Most of us have bumped into Greta Thunberg's protest surfing
the Net or watching the news. She's a 16-year-old environmental activist
who, despite her tender age, decided to commit herself to this massive issue. As
she said in a recent speech, "On climate change, we have to
acknowledge that we have failed”, since we have never treated the climate
crisis as a real crisis. Unfortunately, these troubles exist and are
endangering our lives.
If the economic system is responsible for our dangerous reality, we ought to start using our wealth and our advancemments in science and technology in order to find strategies to preserve life on Earth.
These present-day issues recall the reflections on the
ethical aspects of scientific progress we ran into while reading Mary
Shelley’s Frankenstein and Robert Louis
Stevenson’s The Strange Case of Dr Jekyll and Mr Hyde. Though
usually considered cults of the Gothic genre, these two 19th century
novels propose bioethical reflections which can be linked to today’s
circumstances.
The protagonists of both novels are overreachers, rebels who
go beyond the limits imposed to Mankind by God or Nature and are eventually
punished with death. From this point of view, our current society gets the
features of the modern Prometheus, since, led by the only purpose of
creating richness (for a few individuals), it is challenging Mother
Nature. However, we had better keep in mind that our punishment will be
definitive if we continue this way.
It is through the commitment of activists like Greta
Thunberg that we are given a chance to reflect and start acting on our
mistakes.

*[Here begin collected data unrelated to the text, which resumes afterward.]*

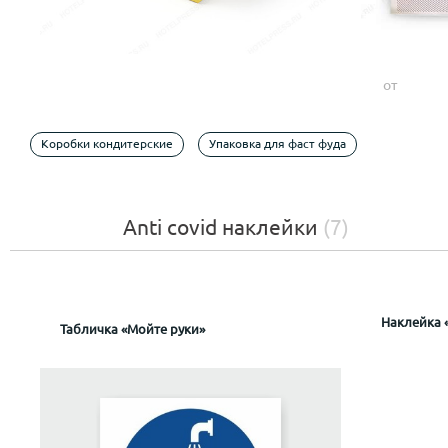
от
Коробки кондитерские
Упаковка для фаст фуда
Anti covid наклейки
(7)
Наклейка 
Табличка «Мойте руки»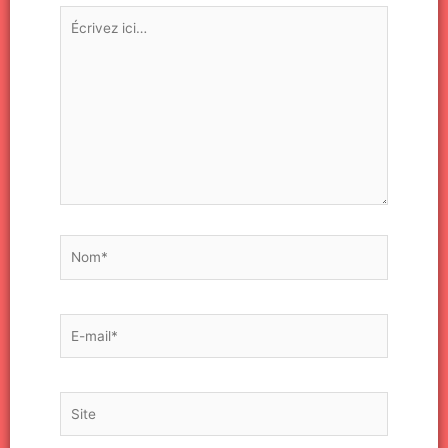
Écrivez
ici…
Nom*
E-
mail*
Site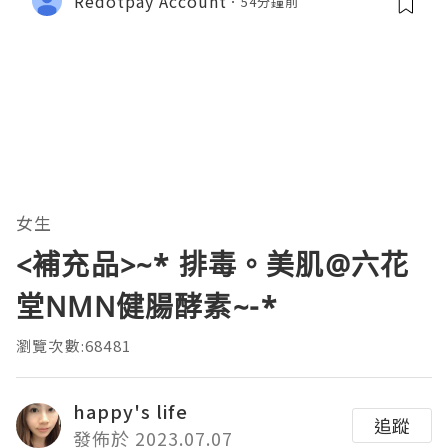
Redotpay Account
54分鐘前
女生
<補充品>~* 排毒。美肌@六花
堂NMN健腸酵素~-*
瀏覽次數:68481
happy's life
追蹤
發佈於 2023.07.07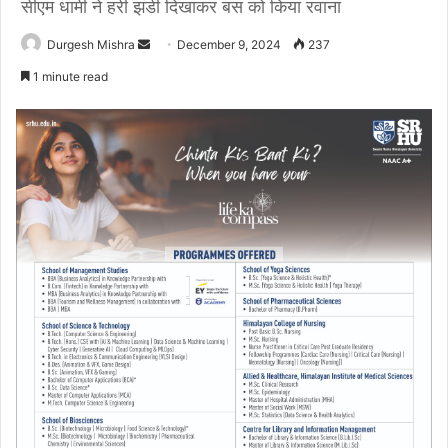
सीएम धामी ने हरी झंडी दिखाकर बस को किया रवाना
Send
Durgesh Mishra
December 9, 2024
237
an
1 minute read
email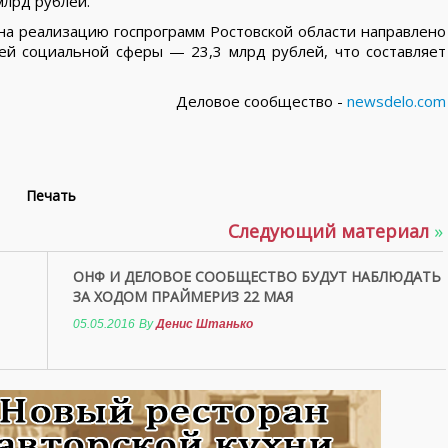
млрд рублей.
на реализацию госпрограмм Ростовской области направлено
ей социальной сферы — 23,3 млрд рублей, что составляет
Деловое сообщество -
newsdelo.com
Печать
Следующий материал
»
ОНФ И ДЕЛОВОЕ СООБЩЕСТВО БУДУТ НАБЛЮДАТЬ
ЗА ХОДОМ ПРАЙМЕРИЗ 22 МАЯ
05.05.2016
By
Денис Штанько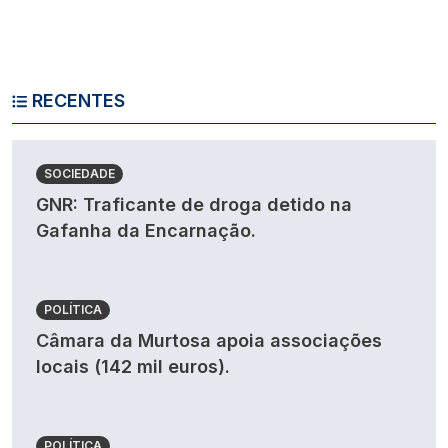
RECENTES
SOCIEDADE
GNR: Traficante de droga detido na
Gafanha da Encarnação.
POLÍTICA
Câmara da Murtosa apoia associações
locais (142 mil euros).
POLÍTICA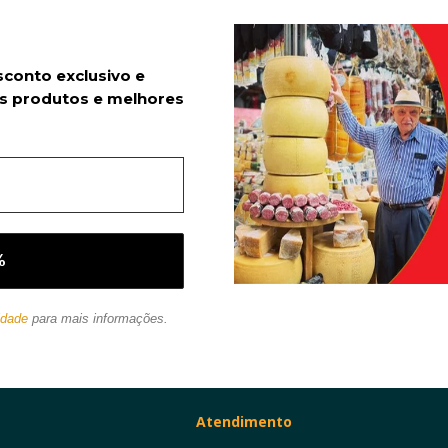
sconto exclusivo e
s produtos e melhores
idade
para mais informações.
Atendimento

Unfortunately, at the same time, the world powers seem to be rather
detached from these matters. Their lack of interest has been proved by
concrete gestures, like the U.S.’s withdrawal from the Paris Agreement on
climate change mitigation, which was justified by President Donald Trump as a
move to rehabilitate American economy. This is the evidence that young Greta
has a point.
I’d say that today’s society’s behaviour is close to Dr Frankenstein's and Dr Jekyll's: all of them create "monsters" they aren't capable of controlling. The climate crisis and its catastrophes can be
compared to Frankenstein's creature, who is willing to kill after being
rejected, or to Dr Jekyll’s inability to go back to his previous state of
existence when evil Mr Hyde takes control of his body. What Stevenson aimed at
using the theme of the double was criticizing the hypocritical attitude which
characterised the Victorian society, the so-called Victorian compromise. But the
same is happening nowadays: nobody is taking the responsibility for the
monstrous consequences of the unproper usage of experiments and discoveries which were meant to make our lives easier and more comfortable but that are now destroying our planet.
What we could learn from these two 19th century classics is the importance of avoiding an immoral use of any type of
discovery which may endanger its users and of employing them, instead, for the
good purposes they are meant to fulfil. Dr Jekyll and Dr Frankenstein aren’t model
scientists, but we can certainly learn from them. Their tragic
stories highlight the necessity of always carefully pondering what human
beings may achieve while researching and experimenting, they warn us of the
deadly risks.
We have actually created irreversible problems to our home,
planet Earth, and they are just like huge, uncontrollable monsters. We
must try stop them now, before it is too late, as young-but-wise Greta has been recently telling us.